### Page text:

[Begin]

In the previous part of this ongoing series of posts, I described how the Oculus Rift DK2’s tracking LEDs can be identified in the video stream from the tracking camera via their unique blinking patterns, which spell out 10-bit binary numbers. In this post, I will describe how that information can be used to estimate the 3D position and orientation of the headset relative to the camera; the first important step in full positional head tracking.
3D pose estimation, or the problem of reconstructing the 3D position and orientation of a known object relative to a single 2D camera, also known as the perspective-n-point problem, is a well-researched topic in computer vision. In the special case of the Oculus Rift DK2, it is the foundation of positional head tracking. As I tried to explain in this video, an inertial measurement unit (IMU) by itself cannot track an object’s absolute position over time, because positional drift builds up rapidly and cannot be controlled without an external 3D reference frame. 3D pose estimation via an external camera provides exactly such a reference frame.

[End]

### Brief 1:
Please rewrite the collected data entries below, replacing "alphaTex" with "notation" and keeping everything else the same.
The entries have no connection to the DK2 tracking post.

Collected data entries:
[Begin]

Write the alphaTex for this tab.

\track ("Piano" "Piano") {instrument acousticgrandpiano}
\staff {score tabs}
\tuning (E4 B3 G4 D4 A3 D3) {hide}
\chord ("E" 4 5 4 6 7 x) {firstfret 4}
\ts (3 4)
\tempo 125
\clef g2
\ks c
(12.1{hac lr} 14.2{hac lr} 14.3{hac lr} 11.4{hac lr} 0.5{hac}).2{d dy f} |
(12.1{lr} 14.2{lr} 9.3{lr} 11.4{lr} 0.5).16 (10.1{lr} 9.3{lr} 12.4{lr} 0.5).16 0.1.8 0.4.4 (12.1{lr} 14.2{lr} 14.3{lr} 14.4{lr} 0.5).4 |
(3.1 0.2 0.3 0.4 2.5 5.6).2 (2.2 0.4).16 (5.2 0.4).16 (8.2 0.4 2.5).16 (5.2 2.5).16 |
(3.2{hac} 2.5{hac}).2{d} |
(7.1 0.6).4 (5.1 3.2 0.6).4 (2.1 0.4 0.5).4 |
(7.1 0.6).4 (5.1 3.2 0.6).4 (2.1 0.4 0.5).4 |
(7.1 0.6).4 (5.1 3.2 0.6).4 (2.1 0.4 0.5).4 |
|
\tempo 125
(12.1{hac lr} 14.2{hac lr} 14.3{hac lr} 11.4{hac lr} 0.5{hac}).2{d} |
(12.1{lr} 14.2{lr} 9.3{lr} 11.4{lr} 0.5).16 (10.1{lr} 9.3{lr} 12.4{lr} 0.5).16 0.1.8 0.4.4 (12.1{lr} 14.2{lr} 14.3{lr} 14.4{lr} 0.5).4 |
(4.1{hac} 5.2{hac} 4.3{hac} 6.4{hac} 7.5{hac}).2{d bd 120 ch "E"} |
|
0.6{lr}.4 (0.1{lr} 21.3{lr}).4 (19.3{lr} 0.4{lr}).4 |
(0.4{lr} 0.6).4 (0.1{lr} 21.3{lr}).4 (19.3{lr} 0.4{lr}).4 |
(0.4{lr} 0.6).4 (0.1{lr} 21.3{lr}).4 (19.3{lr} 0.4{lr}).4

[End]

### Brief 2:
Answer these questions from the DK2 tracking post:
(a) How many bits long are the binary numbers spelled out by the LEDs' blinking patterns?
(b) What other name does the post give for 3D pose estimation?
(c) Why can an IMU by itself not track an object's absolute position over time?

### Written response 1:
Write the notation for this tab.

\track ("Piano" "Piano") {instrument acousticgrandpiano}
\staff {score tabs}
\tuning (E4 B3 G4 D4 A3 D3) {hide}
\chord ("E" 4 5 4 6 7 x) {firstfret 4}
\ts (3 4)
\tempo 125
\clef g2
\ks c
(12.1{hac lr} 14.2{hac lr} 14.3{hac lr} 11.4{hac lr} 0.5{hac}).2{d dy f} |
(12.1{lr} 14.2{lr} 9.3{lr} 11.4{lr} 0.5).16 (10.1{lr} 9.3{lr} 12.4{lr} 0.5).16 0.1.8 0.4.4 (12.1{lr} 14.2{lr} 14.3{lr} 14.4{lr} 0.5).4 |
(3.1 0.2 0.3 0.4 2.5 5.6).2 (2.2 0.4).16 (5.2 0.4).16 (8.2 0.4 2.5).16 (5.2 2.5).16 |
(3.2{hac} 2.5{hac}).2{d} |
(7.1 0.6).4 (5.1 3.2 0.6).4 (2.1 0.4 0.5).4 |
(7.1 0.6).4 (5.1 3.2 0.6).4 (2.1 0.4 0.5).4 |
(7.1 0.6).4 (5.1 3.2 0.6).4 (2.1 0.4 0.5).4 |
|
\tempo 125
(12.1{hac lr} 14.2{hac lr} 14.3{hac lr} 11.4{hac lr} 0.5{hac}).2{d} |
(12.1{lr} 14.2{lr} 9.3{lr} 11.4{lr} 0.5).16 (10.1{lr} 9.3{lr} 12.4{lr} 0.5).16 0.1.8 0.4.4 (12.1{lr} 14.2{lr} 14.3{lr} 14.4{lr} 0.5).4 |
(4.1{hac} 5.2{hac} 4.3{hac} 6.4{hac} 7.5{hac}).2{d bd 120 ch "E"} |
|
0.6{lr}.4 (0.1{lr} 21.3{lr}).4 (19.3{lr} 0.4{lr}).4 |
(0.4{lr} 0.6).4 (0.1{lr} 21.3{lr}).4 (19.3{lr} 0.4{lr}).4 |
(0.4{lr} 0.6).4 (0.1{lr} 21.3{lr}).4 (19.3{lr} 0.4{lr}).4

### Written response 2:
(a) 10 bits.
(b) The perspective-n-point problem.
(c) Positional drift builds up rapidly and cannot be controlled without an external 3D reference frame.